◆ Provided data
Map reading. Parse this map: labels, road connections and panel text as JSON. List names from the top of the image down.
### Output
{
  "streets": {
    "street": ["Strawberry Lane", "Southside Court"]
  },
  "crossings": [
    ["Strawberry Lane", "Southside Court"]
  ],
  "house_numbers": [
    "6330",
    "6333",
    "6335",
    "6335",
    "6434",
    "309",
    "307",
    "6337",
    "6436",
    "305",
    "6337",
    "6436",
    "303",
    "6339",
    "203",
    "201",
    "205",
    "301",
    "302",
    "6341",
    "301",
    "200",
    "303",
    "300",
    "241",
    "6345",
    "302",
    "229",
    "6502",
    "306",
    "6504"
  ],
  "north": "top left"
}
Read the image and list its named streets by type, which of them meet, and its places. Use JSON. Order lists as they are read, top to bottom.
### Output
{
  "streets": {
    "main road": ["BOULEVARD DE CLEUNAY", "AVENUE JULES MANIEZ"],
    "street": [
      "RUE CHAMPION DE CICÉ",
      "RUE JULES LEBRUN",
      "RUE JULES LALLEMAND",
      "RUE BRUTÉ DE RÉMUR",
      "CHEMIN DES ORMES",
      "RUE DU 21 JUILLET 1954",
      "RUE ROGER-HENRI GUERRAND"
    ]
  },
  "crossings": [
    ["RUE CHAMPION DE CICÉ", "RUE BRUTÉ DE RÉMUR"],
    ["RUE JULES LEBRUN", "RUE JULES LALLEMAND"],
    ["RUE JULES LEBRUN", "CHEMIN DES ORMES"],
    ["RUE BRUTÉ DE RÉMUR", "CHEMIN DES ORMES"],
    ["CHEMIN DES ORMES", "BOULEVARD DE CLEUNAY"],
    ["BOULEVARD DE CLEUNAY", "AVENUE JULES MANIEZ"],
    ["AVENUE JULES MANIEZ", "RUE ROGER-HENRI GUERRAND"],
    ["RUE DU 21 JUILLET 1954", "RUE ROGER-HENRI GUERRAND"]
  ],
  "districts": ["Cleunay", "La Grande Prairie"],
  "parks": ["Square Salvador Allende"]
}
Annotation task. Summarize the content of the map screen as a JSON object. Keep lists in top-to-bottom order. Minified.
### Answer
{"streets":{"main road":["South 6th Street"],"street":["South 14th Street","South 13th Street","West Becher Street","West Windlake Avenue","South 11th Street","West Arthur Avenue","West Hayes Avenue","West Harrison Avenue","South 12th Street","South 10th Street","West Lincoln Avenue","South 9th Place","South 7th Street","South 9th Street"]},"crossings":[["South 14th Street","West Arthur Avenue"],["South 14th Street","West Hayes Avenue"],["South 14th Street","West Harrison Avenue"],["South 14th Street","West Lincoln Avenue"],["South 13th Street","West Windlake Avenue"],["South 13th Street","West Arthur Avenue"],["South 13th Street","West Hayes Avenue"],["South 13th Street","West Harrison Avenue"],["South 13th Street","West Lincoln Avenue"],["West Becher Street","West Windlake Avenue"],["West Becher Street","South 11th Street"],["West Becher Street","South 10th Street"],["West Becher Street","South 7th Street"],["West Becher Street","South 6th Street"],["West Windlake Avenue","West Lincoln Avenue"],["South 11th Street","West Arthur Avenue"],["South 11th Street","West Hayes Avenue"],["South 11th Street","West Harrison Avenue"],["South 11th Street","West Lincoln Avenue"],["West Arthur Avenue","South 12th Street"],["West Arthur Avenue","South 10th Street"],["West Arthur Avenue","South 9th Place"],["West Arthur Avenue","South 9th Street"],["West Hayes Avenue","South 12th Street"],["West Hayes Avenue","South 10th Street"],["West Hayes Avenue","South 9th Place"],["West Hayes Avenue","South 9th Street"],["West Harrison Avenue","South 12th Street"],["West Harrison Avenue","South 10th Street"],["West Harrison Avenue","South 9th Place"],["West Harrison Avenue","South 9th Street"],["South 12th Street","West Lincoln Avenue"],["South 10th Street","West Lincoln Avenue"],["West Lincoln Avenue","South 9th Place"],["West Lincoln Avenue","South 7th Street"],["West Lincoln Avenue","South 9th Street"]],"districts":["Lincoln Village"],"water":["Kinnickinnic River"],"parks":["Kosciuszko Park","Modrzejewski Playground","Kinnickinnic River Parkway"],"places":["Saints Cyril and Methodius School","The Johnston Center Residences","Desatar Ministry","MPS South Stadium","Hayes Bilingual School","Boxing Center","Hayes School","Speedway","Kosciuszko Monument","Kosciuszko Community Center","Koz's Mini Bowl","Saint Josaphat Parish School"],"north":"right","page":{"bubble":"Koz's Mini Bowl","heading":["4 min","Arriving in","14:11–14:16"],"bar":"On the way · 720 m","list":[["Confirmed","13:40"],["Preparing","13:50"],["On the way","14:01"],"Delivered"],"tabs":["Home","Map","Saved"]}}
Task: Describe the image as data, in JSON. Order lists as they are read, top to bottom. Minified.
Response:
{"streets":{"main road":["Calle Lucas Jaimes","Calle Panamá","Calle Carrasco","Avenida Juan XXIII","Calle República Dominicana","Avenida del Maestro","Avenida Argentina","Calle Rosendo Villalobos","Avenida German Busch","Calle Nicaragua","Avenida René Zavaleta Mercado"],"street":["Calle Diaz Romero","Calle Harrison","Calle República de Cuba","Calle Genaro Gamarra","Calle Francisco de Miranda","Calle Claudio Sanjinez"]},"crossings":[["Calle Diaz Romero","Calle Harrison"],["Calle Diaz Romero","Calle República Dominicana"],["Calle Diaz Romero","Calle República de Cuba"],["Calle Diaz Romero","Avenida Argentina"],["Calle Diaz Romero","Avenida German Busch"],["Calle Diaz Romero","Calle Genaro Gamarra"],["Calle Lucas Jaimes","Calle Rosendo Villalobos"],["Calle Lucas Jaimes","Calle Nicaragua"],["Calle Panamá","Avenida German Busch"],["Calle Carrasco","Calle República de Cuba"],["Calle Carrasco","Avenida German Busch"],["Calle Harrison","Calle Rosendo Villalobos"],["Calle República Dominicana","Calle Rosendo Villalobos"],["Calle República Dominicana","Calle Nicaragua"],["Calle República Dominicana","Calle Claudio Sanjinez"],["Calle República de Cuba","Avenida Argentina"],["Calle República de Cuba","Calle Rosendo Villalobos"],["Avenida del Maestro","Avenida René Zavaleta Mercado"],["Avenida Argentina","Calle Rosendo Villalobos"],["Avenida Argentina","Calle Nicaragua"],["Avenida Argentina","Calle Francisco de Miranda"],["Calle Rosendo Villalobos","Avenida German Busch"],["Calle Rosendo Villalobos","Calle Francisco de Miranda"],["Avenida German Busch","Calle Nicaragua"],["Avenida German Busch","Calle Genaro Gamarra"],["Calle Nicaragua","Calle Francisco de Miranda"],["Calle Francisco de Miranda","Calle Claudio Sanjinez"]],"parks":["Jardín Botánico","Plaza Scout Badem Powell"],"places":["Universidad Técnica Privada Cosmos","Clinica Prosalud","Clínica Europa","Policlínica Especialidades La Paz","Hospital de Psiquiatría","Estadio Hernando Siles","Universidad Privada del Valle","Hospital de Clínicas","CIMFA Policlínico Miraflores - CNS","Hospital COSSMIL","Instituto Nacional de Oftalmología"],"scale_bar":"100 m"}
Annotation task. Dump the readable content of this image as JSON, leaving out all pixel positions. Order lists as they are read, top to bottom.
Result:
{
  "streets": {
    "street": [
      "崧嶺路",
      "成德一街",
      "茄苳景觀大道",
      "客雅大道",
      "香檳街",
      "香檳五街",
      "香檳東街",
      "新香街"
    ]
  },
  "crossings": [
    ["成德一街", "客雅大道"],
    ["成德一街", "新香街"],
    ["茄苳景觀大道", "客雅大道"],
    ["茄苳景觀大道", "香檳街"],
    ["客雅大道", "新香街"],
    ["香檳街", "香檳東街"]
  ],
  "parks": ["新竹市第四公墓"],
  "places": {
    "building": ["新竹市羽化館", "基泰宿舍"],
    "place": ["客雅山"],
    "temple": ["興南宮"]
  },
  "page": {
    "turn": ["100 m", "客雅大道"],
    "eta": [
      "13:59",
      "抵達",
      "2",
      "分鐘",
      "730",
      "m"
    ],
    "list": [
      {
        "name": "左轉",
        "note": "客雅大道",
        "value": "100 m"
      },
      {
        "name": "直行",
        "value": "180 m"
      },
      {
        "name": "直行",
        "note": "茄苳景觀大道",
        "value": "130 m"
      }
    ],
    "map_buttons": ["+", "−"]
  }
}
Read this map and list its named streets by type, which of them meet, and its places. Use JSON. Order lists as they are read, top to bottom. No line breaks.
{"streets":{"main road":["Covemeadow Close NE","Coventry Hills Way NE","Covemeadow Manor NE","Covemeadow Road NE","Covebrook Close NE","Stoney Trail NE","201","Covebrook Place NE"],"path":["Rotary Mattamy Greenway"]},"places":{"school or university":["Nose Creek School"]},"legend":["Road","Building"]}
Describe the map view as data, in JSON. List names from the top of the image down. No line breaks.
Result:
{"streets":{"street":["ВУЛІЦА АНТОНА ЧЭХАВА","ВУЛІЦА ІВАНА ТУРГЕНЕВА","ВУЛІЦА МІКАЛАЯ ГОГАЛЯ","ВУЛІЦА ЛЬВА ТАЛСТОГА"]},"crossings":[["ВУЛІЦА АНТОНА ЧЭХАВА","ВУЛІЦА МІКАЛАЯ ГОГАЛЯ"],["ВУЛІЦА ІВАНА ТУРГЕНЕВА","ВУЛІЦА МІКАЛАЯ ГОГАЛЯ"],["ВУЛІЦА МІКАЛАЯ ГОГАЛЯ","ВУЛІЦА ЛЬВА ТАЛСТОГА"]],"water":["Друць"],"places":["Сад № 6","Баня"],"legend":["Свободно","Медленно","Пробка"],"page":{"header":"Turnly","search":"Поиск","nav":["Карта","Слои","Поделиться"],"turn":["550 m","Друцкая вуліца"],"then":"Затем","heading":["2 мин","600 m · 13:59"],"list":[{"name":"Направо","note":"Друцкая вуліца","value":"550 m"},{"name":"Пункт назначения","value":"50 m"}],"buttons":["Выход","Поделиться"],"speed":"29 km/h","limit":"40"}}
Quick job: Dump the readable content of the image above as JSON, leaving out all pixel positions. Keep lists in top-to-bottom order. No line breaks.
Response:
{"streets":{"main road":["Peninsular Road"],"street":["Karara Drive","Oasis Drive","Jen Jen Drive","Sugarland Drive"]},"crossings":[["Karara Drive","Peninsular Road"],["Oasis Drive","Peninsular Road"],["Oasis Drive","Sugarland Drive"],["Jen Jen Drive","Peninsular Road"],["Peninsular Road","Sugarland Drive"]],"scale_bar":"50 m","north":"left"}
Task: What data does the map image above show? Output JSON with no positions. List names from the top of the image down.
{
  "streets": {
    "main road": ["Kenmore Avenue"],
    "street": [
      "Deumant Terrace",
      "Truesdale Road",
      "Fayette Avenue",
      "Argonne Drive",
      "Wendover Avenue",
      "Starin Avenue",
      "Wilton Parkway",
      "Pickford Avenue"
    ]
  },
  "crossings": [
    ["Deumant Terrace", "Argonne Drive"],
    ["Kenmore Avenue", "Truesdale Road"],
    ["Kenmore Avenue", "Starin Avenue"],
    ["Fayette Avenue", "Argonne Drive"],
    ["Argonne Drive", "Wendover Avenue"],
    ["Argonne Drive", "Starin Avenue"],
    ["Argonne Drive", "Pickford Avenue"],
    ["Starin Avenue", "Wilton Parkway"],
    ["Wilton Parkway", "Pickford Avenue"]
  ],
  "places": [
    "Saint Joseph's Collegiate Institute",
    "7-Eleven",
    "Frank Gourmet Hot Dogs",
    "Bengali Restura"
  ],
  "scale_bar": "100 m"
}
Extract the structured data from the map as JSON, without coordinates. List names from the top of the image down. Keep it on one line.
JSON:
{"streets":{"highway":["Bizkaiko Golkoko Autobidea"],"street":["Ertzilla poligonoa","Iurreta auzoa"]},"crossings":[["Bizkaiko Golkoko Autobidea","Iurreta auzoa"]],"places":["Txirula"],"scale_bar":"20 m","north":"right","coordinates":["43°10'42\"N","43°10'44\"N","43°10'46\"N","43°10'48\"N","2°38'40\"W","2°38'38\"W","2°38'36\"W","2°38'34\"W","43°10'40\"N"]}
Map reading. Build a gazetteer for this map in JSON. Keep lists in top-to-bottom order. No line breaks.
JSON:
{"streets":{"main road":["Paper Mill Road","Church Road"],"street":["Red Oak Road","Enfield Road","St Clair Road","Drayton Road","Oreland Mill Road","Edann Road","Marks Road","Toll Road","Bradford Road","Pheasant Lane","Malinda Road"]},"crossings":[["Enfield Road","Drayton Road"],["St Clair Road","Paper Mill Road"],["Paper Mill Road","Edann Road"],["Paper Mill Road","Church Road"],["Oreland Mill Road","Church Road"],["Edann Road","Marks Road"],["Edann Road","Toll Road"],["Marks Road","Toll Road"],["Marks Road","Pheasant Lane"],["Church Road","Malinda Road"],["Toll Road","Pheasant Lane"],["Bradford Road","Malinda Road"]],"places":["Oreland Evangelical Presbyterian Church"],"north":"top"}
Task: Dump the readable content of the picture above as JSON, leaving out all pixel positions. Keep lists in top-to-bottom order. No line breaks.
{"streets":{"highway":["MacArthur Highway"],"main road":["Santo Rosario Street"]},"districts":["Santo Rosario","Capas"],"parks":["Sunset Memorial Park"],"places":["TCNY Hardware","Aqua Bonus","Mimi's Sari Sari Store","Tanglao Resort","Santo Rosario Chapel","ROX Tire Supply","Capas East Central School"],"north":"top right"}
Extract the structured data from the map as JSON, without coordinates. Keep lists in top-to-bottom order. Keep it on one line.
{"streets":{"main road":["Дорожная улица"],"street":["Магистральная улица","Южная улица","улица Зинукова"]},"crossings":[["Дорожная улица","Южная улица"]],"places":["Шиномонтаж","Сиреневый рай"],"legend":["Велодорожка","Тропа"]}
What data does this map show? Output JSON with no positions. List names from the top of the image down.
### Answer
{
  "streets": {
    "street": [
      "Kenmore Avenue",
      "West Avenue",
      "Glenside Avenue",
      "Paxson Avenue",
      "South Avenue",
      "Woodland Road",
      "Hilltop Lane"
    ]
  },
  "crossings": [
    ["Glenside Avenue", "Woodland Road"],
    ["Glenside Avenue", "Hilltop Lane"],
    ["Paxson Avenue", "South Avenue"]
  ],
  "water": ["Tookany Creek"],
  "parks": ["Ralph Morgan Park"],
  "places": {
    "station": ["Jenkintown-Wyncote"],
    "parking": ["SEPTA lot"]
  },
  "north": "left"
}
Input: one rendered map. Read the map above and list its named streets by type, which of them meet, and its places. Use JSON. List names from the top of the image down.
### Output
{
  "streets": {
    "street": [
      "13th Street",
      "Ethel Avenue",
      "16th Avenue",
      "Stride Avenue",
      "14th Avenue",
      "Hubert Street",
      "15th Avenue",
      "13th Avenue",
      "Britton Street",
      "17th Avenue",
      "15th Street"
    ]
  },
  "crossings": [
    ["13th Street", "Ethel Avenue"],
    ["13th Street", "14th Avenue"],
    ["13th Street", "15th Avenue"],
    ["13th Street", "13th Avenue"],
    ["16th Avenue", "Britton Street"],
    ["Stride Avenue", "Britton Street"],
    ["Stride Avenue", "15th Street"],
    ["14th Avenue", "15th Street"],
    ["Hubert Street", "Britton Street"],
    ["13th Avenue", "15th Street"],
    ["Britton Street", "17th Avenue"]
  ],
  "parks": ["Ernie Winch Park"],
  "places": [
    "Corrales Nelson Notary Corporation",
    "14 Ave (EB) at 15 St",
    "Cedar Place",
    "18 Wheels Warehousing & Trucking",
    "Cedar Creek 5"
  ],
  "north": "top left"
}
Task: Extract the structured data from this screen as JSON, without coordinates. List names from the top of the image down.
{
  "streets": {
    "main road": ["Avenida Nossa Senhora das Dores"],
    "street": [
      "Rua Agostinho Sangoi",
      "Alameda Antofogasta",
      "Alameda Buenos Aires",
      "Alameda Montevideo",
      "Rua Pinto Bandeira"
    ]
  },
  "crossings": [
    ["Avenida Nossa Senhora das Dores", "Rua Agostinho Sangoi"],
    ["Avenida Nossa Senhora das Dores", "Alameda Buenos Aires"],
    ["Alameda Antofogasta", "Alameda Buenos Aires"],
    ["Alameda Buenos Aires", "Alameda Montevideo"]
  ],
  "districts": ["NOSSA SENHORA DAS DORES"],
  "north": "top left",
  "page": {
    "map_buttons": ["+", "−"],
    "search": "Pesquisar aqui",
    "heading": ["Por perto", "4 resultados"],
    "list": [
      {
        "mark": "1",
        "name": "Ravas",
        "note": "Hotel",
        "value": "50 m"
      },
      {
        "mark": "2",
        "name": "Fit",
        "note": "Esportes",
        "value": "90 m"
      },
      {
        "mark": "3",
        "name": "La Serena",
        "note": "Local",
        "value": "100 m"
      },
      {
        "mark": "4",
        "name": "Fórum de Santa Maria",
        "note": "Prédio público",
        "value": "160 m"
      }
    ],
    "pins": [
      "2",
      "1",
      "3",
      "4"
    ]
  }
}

◆ Task brief
Count the lines above in which the word "LEBRUN" appears, then state only that count.

◆ Response to the task
3